Since my son has asthma and my ex-husband works with some people waiting for results on COVID tests, we were approved for testing a few days later. I told the nice lady on the phone that he wasn’t that sick and I didn’t want to take a test from someone who needed it more, but she said that they had a protocol about testing and the powers that be decided that they wanted him tested, and basically, stop wasting her time by arguing and agree to it. She didn’t say the last part. She was more patient than I could ever have been in the situation.
We live about 25 minutes away from Cleveland Clinic’s drive through testing center. We made an appointment with the nice lady on the phone and got seen the same day.
I had two masks. I did not ask my son to wear one in the car. I thought about it. I thought about how the whole 6 feet apart thing would be impossible in my SUV. I thought about how we were supposed to act like he had the plague. But I couldn’t treat him as if he were dirty. I thought about my youngest son on that ride downtown. I regretted the mask decision. I didn’t know how to undo it. It felt too late.
The efficiency of the testing center was astonishing.
We followed the big blue arrows to the entrance of the testing site, where a police officer explained the procedure. We entered the parking garage, where a masked clinic employee pointed to the dry erase board, which instructed us to leave our windows up and call a phone number to check-in. Once checked in, we proceeded to another station, where a person in scrubs, gloves, mask and face shield painfully swabbed his nose through a crack in the window. Then we drove home.
More mopping, more Lysol wiping. I made a lot of cookies and ate most of them myself. I took everyone’s temperature every few hours and created a spreadsheet shared with my ex-husband. I told very few people because I didn’t want to spread a panic until I had actual facts. My ex-husband delivered some supplies to my back door: Gatorade, milk, and an asthma inhaler. I was grateful that in spite of our decade-old divorce, we still co-parent really well together.

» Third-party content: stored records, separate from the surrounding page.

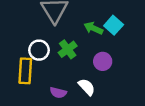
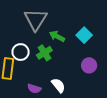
green arrow: (93, 28) -> (57, 36), moved
purple circle: (103, 61) -> (89, 65), moved

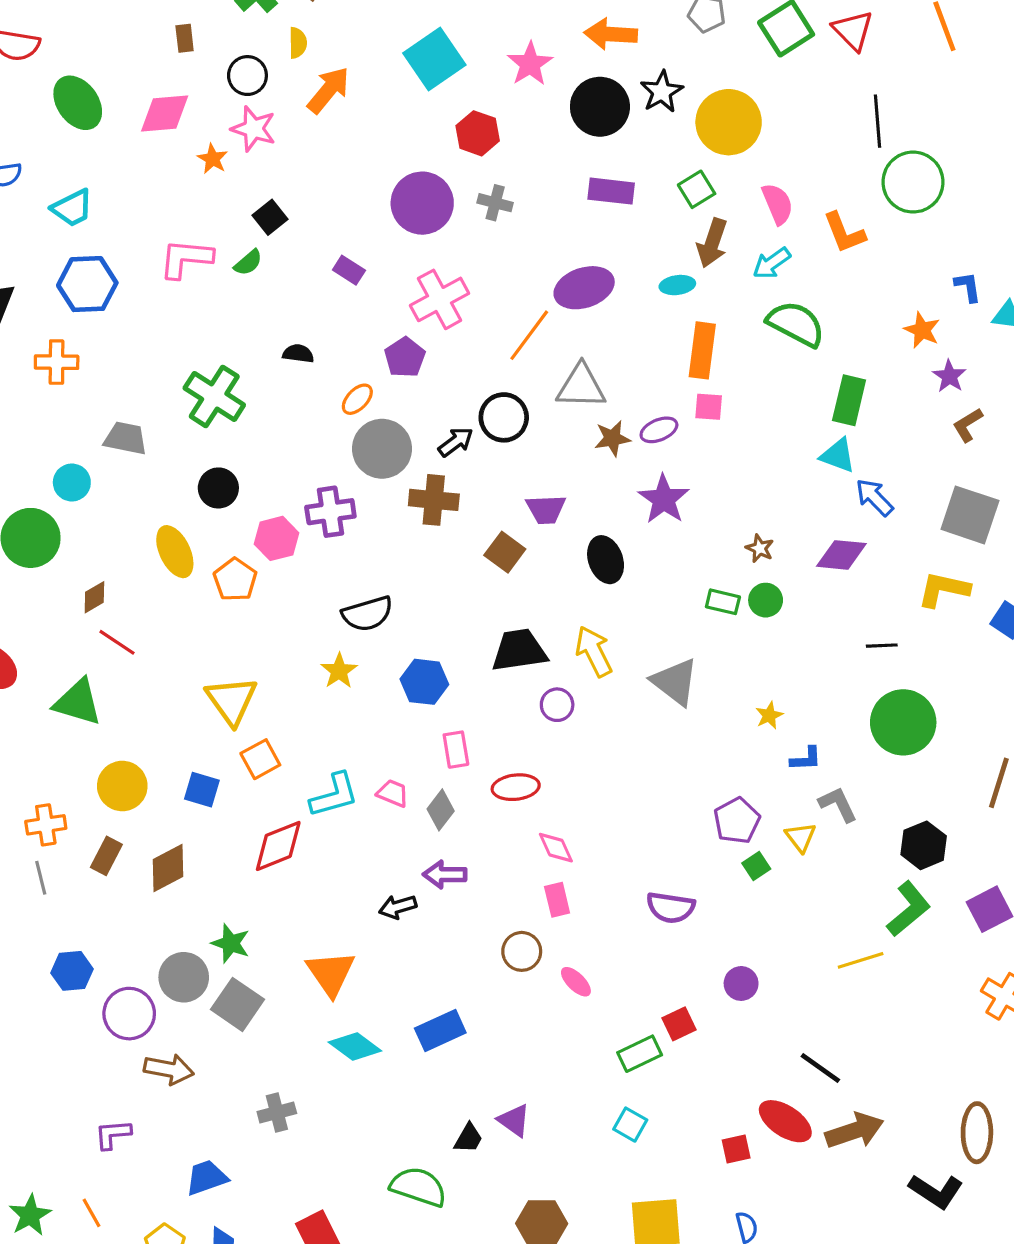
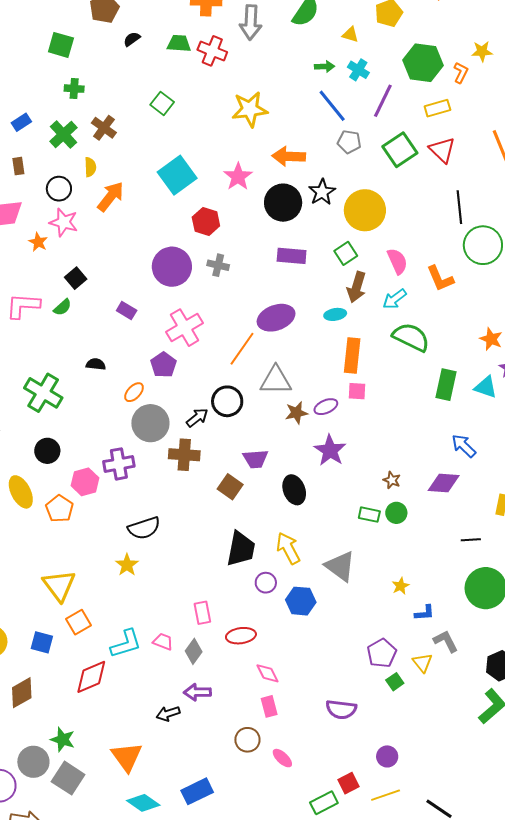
cyan triangle: (838, 455) -> (486, 387), moved
black trapezoid: (519, 650) -> (241, 549), turned 111
blue hexagon: (424, 682) -> (301, 601), moved
yellow line: (861, 960) -> (386, 795), moved

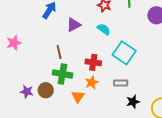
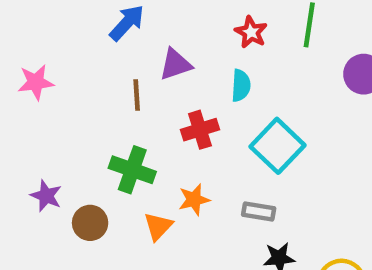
cyan semicircle: (104, 29) -> (241, 85), turned 48
brown line: (59, 52) -> (137, 95), moved
red cross: (93, 62) -> (200, 130), moved, turned -35
brown circle: (46, 90) -> (90, 223), moved

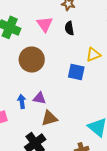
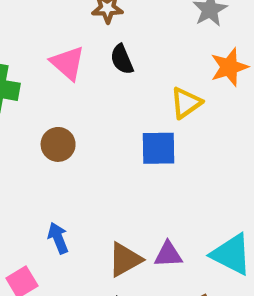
brown circle: (32, 60) -> (58, 144), size x0.6
purple triangle: (39, 98) -> (168, 254), moved

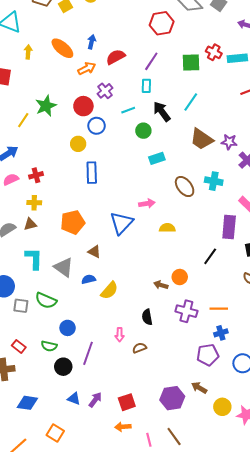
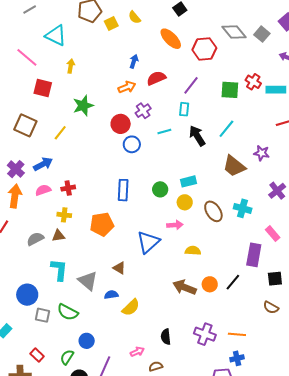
orange ellipse: (62, 48) -> (171, 39), moved
green star: (46, 106) -> (83, 106), moved
green circle: (143, 131) -> (160, 189), moved
purple star: (229, 142) -> (262, 153), moved
yellow circle: (78, 144) -> (185, 202), moved
orange pentagon: (73, 222) -> (102, 224), moved
orange circle: (180, 277) -> (210, 284), moved
brown arrow: (161, 285) -> (185, 287), moved, size x1.6
pink arrow: (120, 335) -> (137, 352), turned -120
green semicircle: (49, 346) -> (67, 357), turned 105

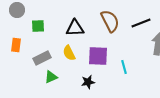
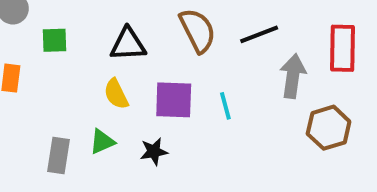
gray rectangle: (42, 58) -> (58, 156), moved, turned -54
cyan line: (124, 67) -> (225, 106), moved
green triangle: (51, 77) -> (102, 142), moved

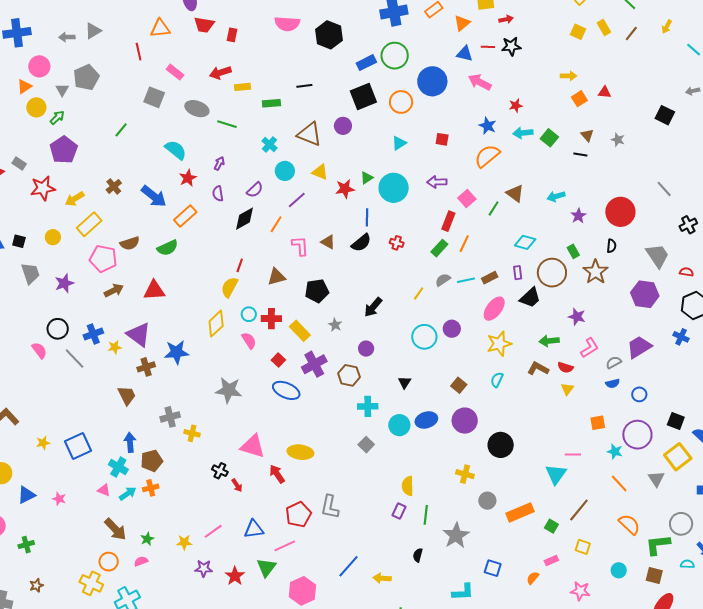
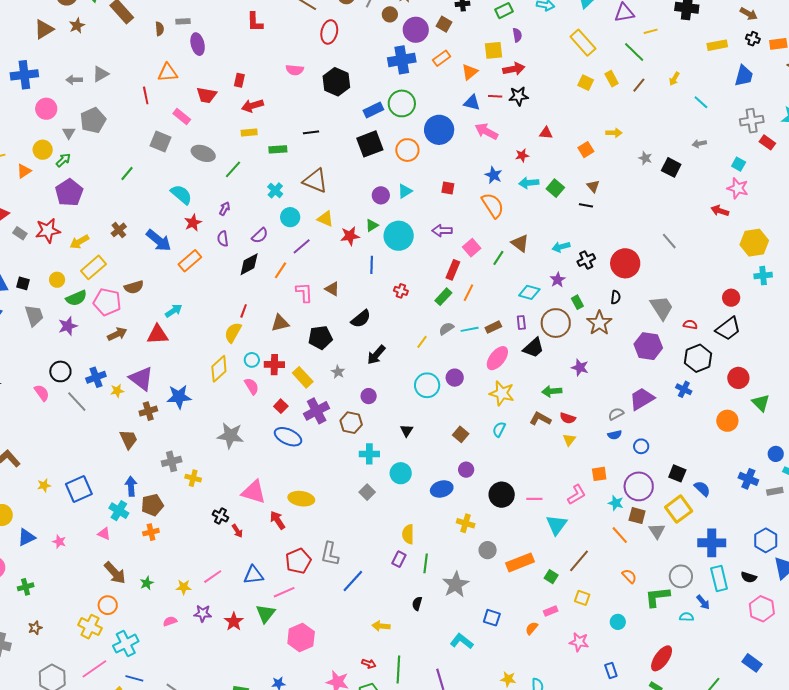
red arrow: (506, 19) -> (514, 69), size x1.5
pink semicircle: (287, 24) -> (295, 70), size x0.7
red trapezoid: (204, 25) -> (207, 95), moved
red arrow: (220, 73) -> (252, 106), moved
yellow arrow: (569, 76) -> (614, 133), moved
orange triangle: (24, 86) -> (24, 171), moved
red triangle: (605, 92) -> (546, 133), moved
green line: (227, 124) -> (233, 169), turned -66
purple circle: (343, 126) -> (381, 195), moved
gray star: (618, 140) -> (645, 158), moved
orange semicircle: (487, 156) -> (493, 205), turned 96
gray rectangle: (19, 164) -> (20, 233), moved
purple star: (578, 216) -> (558, 280), moved
black cross: (688, 225) -> (586, 260), moved
black semicircle: (361, 243) -> (361, 319), moved
green semicircle: (168, 248) -> (76, 298), moved
yellow star: (499, 344) -> (502, 393), turned 30
pink L-shape: (590, 348) -> (577, 495), moved
blue ellipse: (426, 420) -> (442, 489), moved
purple circle: (465, 421) -> (466, 470), size x0.6
pink line: (573, 454) -> (534, 499), moved
cyan arrow: (128, 494) -> (174, 311), moved
orange semicircle: (629, 524) -> (629, 576), size x0.7
pink semicircle: (141, 561) -> (170, 621), moved
blue line: (348, 566) -> (353, 581), moved
brown square: (654, 576) -> (637, 516), moved
cyan L-shape: (463, 592) -> (462, 641), turned -140

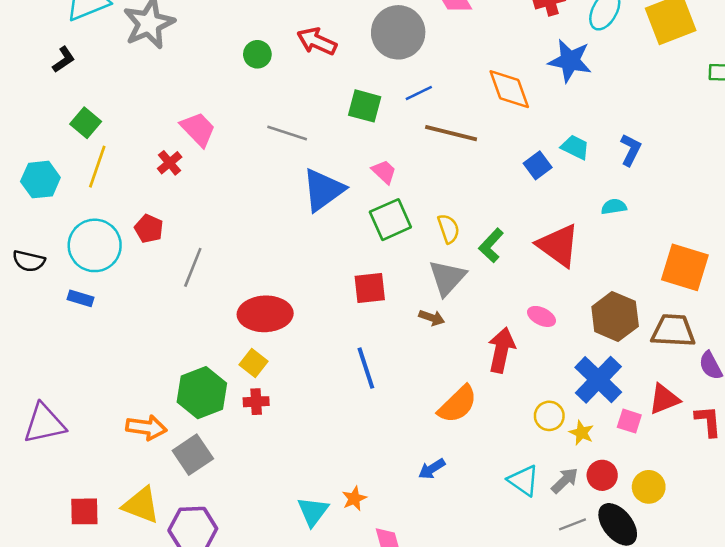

I tried not to read the news but broke down and compulsively read everything I could get my hands on. I read Jessica Lustig’s article in the NY Times, What I Learned When My Husband Got Sick With Coronavirus, and nearly threw up. I regretted that final trip to San Antonio, the sleepover, the lack of mask in the car, the laundry I hadn’t finished washing.
Today we found out that the test was negative. We are (so far anyway) some of the lucky ones. When we watched the Ohio press conference today, they announced that 14,764 people were tested in our state, and that number included us. We’re still under a “stay at home” order, and if anything, I’m even less likely to allow them around other people right now, so our day-to-day life is still the same, well, except for that debilitating fear at the edge of every hour. The fear is still there—the kids aren’t the only people I love after all—but it moved a half-step back for the moment anyway.
I learned that I’m not a good quarantine mom, and I’m extremely grateful that I didn’t have to pay a price for that. I wasn’t worried about myself, but I only did a mediocre job of protecting my youngest. I’d damn sure regret that if he had gotten sick as well. But it felt so useless. We were a family unit, and we had already breathed each other’s air. Since we were on home confinement, we were in the same room pretty much all day every day leading up to that first fever. But we got lucky that we didn’t have to pay for that decision, and neither did the kids we invited over a week ago for that last sleepover.
Anyway, that’s how we are spending our spring break. And my eldest is on antibiotics because although he doesn’t have COVID, he still has a fever.